Here are my options. I have a huge tax return check coming my way in about 2 weeks. Should I use the tax return money to pay off my debts, or should I invest this money? Do you think I should try to get a home equity line of credit at a low rate and pay off my credit cards?
A: You should always pay off your high-interest, non-deductible debts first. When you prepay a debt, you’re effectively earning the interest rate the debt carries on each dollar. So if your credit card debt is being charged 17 percent, prepaying that debt actually earns you 17 percent on your money. That’s way better than the stock market or any other kind of investment I can think of.

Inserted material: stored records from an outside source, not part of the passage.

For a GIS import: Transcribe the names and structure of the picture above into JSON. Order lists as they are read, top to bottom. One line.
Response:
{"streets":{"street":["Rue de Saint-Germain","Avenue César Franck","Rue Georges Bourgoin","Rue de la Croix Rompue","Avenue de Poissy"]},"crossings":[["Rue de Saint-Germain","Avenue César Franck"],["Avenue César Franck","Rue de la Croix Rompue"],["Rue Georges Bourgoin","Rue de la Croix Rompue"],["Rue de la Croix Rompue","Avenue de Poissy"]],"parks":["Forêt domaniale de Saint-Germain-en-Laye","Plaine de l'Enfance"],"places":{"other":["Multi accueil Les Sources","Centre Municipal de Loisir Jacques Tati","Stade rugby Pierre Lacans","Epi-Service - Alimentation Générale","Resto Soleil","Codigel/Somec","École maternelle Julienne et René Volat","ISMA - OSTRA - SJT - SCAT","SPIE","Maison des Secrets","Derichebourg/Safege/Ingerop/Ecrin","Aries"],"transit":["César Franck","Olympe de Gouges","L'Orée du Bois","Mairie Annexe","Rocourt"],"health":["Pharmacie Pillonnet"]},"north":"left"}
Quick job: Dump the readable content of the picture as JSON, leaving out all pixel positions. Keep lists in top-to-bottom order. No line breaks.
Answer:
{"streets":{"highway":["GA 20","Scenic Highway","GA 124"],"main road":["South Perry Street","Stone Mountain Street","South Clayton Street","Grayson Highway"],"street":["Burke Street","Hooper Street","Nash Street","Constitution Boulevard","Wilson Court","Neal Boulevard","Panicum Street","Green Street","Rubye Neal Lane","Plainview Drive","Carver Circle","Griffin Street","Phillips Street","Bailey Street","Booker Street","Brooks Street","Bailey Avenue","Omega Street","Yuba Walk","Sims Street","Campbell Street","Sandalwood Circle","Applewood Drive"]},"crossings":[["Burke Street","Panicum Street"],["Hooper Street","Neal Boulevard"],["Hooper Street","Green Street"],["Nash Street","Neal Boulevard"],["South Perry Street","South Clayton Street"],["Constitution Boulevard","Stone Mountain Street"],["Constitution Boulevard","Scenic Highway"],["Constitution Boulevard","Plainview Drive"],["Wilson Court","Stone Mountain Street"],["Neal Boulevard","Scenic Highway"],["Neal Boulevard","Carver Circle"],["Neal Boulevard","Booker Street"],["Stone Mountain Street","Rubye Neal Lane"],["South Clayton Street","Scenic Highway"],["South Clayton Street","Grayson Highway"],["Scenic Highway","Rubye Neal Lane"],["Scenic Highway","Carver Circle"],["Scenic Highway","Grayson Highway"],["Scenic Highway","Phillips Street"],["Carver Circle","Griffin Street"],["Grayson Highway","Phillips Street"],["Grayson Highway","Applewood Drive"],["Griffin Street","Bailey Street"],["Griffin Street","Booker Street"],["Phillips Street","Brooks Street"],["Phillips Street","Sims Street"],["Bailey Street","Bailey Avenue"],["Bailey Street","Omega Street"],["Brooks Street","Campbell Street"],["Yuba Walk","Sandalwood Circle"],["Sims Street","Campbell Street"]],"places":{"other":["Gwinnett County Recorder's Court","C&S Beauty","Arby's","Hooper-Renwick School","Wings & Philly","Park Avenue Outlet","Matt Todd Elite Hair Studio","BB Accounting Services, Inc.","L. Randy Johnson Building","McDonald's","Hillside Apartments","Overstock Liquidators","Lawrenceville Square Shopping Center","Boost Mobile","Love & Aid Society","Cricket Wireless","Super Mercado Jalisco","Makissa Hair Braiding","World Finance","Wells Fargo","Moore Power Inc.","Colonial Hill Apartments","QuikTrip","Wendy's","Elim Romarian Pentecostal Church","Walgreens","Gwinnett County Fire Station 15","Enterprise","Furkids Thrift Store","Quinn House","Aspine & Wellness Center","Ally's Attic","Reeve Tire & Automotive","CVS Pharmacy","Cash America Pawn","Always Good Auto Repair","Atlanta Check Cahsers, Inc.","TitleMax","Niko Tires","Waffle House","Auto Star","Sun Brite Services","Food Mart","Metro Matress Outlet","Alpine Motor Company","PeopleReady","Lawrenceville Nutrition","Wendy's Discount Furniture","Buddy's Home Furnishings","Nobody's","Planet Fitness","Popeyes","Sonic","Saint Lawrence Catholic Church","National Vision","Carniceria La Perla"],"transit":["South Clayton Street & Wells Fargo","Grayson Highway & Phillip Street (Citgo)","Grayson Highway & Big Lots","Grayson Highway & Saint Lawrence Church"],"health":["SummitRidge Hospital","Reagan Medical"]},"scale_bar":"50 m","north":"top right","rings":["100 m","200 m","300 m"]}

Once your debts are paid off, you can use the cash you would have paid each month to service the debt to start building a retirement fund. If you qualify, I suggest you open a Roth IRA and start investing those after-tax dollars in an index mutual fund.
If you weren’t getting a big tax refund, I’d suggest using a home equity line of credit or home equity loan to pay off your credit card debt. It doesn’t make sense to pay 17 percent on non-deductible credit card debt when you could be paying 6 percent on deductible home equity debt.
Finally, try to adjust your withholdings, so that you end up with only a small refund or no refund for this year. There’s no sense in giving Uncle Sam an interest-free loan.